Les 2 Alpes

This is our second December break in the French Alps. We're on the same campsite, in Venosc, a ten minute cable car ride away from Les 2 Alpes ski resort. After our 8.50am tunnel crossing, we arrived at 6.20pm. The site is under new ownership and, upon discovering our lack of French-language skills, the guy who came to meet us at reception asked us to come to the bar where his wife dealt with English speakers, while he was more adept at Italian. We were shown to our pitch and soon were ready to pop into the village for a drink. But it was Boxing Day and everything was closed.

We walked back to the campsite and decided to have a drink in the bar. The husband served us, with better English than he had prepared us for. He gave us a menu and we chose a wheat beer. He said that was for summer, even though we're familiar with what it is and wanted to drink it. He said we should drink Christmas beer, though he would say that, being Boxing Day and obviously having it left over. We took the advice and it was a nice ruby ale with spices. We drank up when the two other groups had left and we were all there was stopping the couple closing up.

The difference between our holiday here last year and this year is that rather than just watch others skiing from the comfort of a bar, we've bought skis of our own. We just never got around to having lessons.

We'd have liked to do a six morning ski course but it began the day after we arrived and we couldn't get up into Les 2 Alpes in time to book it. We stood for half an hour in a queue to buy a ski pass in Venosc with just one of the two kiosks open, and it taking an absolute age to serve each person. So we decided to learn through practice. And listening to dads teaching five-year-old children how to do it.

Knowing how to stop seems to be most important. I spent morning number one on the most basic slope trying to go as slowly as possible. All was going according to plan until I lost my ski pass while taking my phone out of my pocket. With the receipt, a duplicate ski pass can be obtained for a seven euro fee, so all was not lost.

We found somewhere to leave our skis in the town so we could enjoy an afternoon of apres ski, and headed up to La Bergerie Kanata for a carafe of rose wine and a light lunch. We'd stumbled upon this lone restaurant on the west of the valley last year and enjoyed afternoons sitting in the sun with the most reasonably priced drinks you're likely to find here.

We spent an hour in the outdoor, heated swimming pool, included in the price of your ski pass, and then got the cable car back down to Venosc for a quiet evening playing boardgames in the warmth of Cleopatra.

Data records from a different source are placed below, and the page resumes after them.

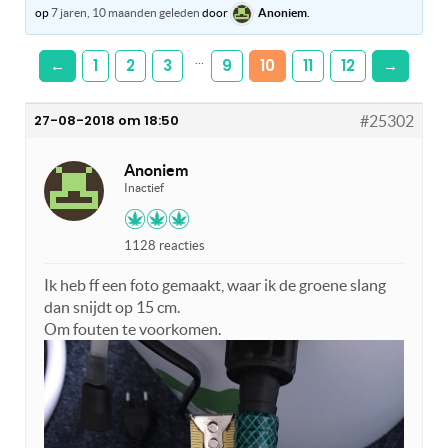
op
7 jaren, 10 maanden geleden
door
Anoniem
.
…
←
1
2
3
9
10
11
12
→
27-08-2018 om 18:50
#25302
Anoniem
Inactief
1128 reacties
Ik heb ff een foto gemaakt, waar ik de groene slang
dan snijdt op 15 cm.
Om fouten te voorkomen.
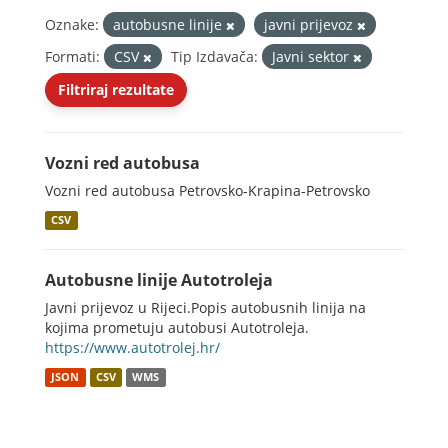
Oznake:
autobusne linije
javni prijevoz
Formati:
CSV
Tip Izdavača:
Javni sektor
Filtriraj rezultate
Vozni red autobusa
Vozni red autobusa Petrovsko-Krapina-Petrovsko
CSV
Autobusne linije Autotroleja
Javni prijevoz u Rijeci.Popis autobusnih linija na
kojima prometuju autobusi Autotroleja.
https://www.autotrolej.hr/
JSON
CSV
WMS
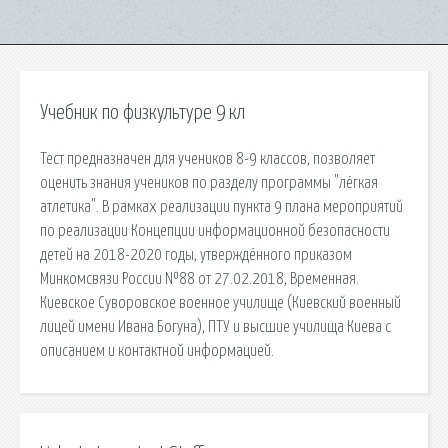
Учебник по физкультуре 9 кл
Тест предназначен для учеников 8-9 классов, позволяет
оценить знания учеников по разделу программы "лёгкая
атлетика". В рамках реализации пункта 9 плана мероприятий
по реализации Концепции информационной безопасности
детей на 2018-2020 годы, утверждённого приказом
Минкомсвязи России №88 от 27.02.2018, Временная.
Киевское Суворовское военное училище (Киевский военный
лицей имени Ивана Богуна), ПТУ и высшие училища Киева с
описанием и контактной информацией.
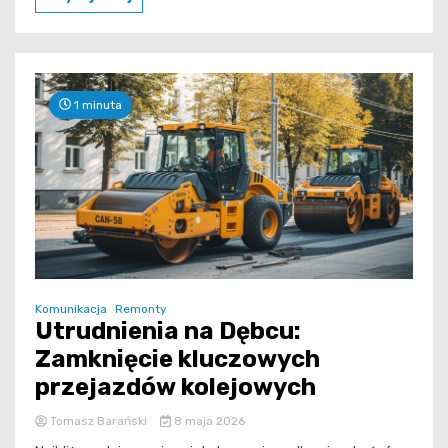
1 minuta
Komunikacja
Remonty
Utrudnienia na Dębcu:
Zamknięcie kluczowych
przejazdów kolejowych
Tomasz Barański
8 maja 2026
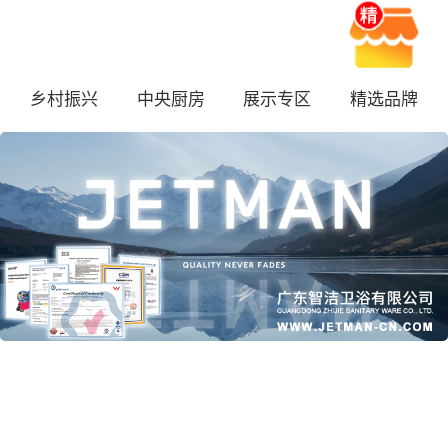
乡村振兴
中央厨房
展示专区
精选品牌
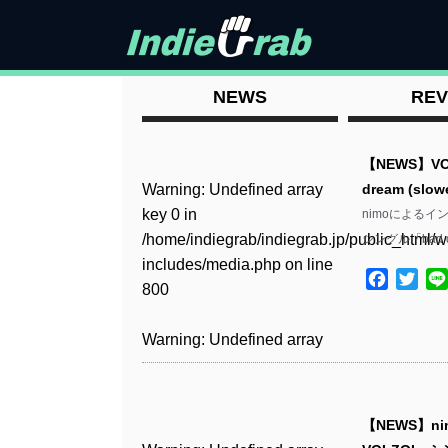
NEWS
REV
【NEWS】
Warning
: Undefined array
dream (slo
key 0 in
nimoによるイ
/home/indiegrab/indiegrab.jp/public_html/w
シングル「bad dr
includes/media.php
on line
Facebo
Twit
800
Warning
: Undefined array
key 0 in
/home/indiegrab/indiegrab.jp/public_html/w
includes/media.php
on line
【NEWS】
806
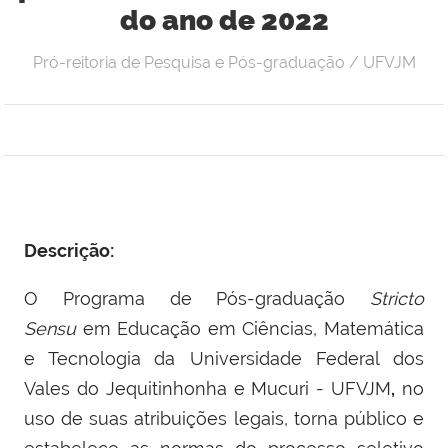
do ano de 2022
Pró-reitoria de Pesquisa e Pós-graduação / UFVJM
Descrição:
O Programa de Pós-graduação
Stricto
Sensu
em Educação em Ciências, Matemática
e Tecnologia
da Universidade Federal dos
Vales do Jequitinhonha e Mucuri - UFVJM
,
no
uso de suas atribuições legais, torna público e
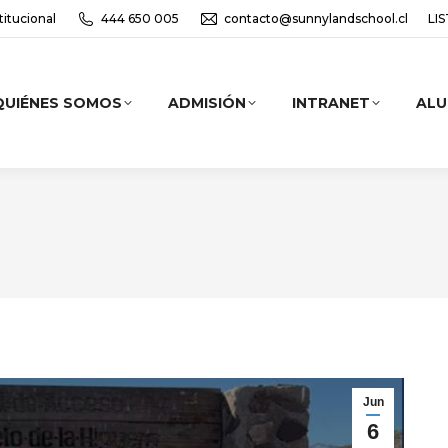
titucional
444 650 005
contacto@sunnylandschool.cl
LI
QUIÉNES SOMOS
ADMISIÓN
INTRANET
AL
Jun
6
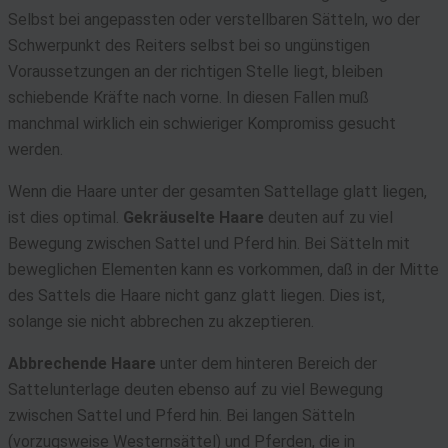
Selbst bei angepassten oder verstellbaren Sätteln, wo der
von Daten aus verschiedenen Quellen
Schwerpunkt des Reiters selbst bei so ungünstigen
Entwicklung und Verbesserung der Angebote
Voraussetzungen an der richtigen Stelle liegt, bleiben
Verwendung reduzierter Daten zur Auswahl von Inhalten
schiebende Kräfte nach vorne. In diesen Fallen muß
Besondere Features:
manchmal wirklich ein schwieriger Kompromiss gesucht
Verwendung genauer Standortdaten
werden.
Endgeräteeigenschaften zur Identifikation aktiv abfragen
Wenn die Haare unter der gesamten Sattellage glatt liegen,
ist dies optimal.
Gekräuselte Haare
deuten auf zu viel
Bewegung zwischen Sattel und Pferd hin. Bei Sätteln mit
beweglichen Elementen kann es vorkommen, daß in der Mitte
des Sattels die Haare nicht ganz glatt liegen. Dies ist,
solange sie nicht abbrechen zu akzeptieren.
Abbrechende Haare
unter dem hinteren Bereich der
Sattelunterlage deuten ebenso auf zu viel Bewegung
zwischen Sattel und Pferd hin. Bei langen Sätteln
(vorzugsweise Westernsättel) und Pferden, die in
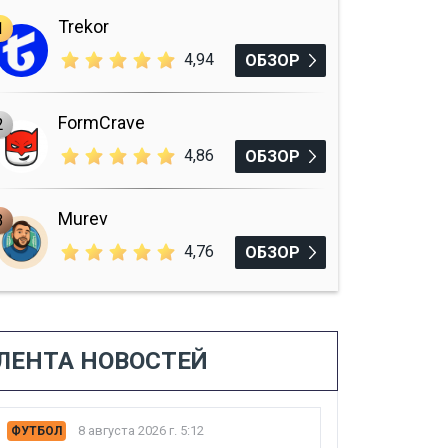
Trekor
1
4,94
ОБЗОР
FormCrave
2
4,86
ОБЗОР
Murev
3
4,76
ОБЗОР
ЛЕНТА НОВОСТЕЙ
8 августа 2026 г. 5:12
ФУТБОЛ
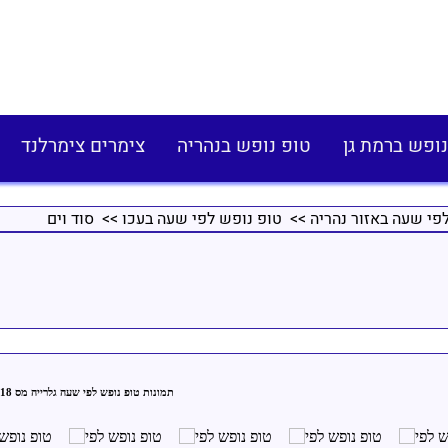
נופש ברמת גן
טופ נופש בנהריה
צימרים צימרלנד
פי שעה באזור נהריה
>>
טופ נופש לפי שעה בעכו
>> סוד וים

Day two saw us in town much earlier. We collected our skis and decided the beginners' slope nearest to where they are being stored was as good as the one we tried the previous day. Unfortunately from the top it was much steeper than it looked from the bottom. I took my skis off and refused to go down, while Tony just went for it, falling over in seconds and taking ten times longer to get back up.

At the base of the mountains there is only snow on the slopes, created by snow machines overnight, so I walked down the grass to about half way, where it was less steep. Even there I wasn't very much in control and we abandoned the slope in favour of getting a coffee. Coffee became a large beer each. Then we walked to the really easy slope where I mastered going from top to bottom without stopping, albeit going at snail's pace, three times. At which point skiing day two ended in favour of lunch and swimming.

Cleopatra, from where I am writing this blog post, has taken an age to warm up, and now she has I need the bloody loo!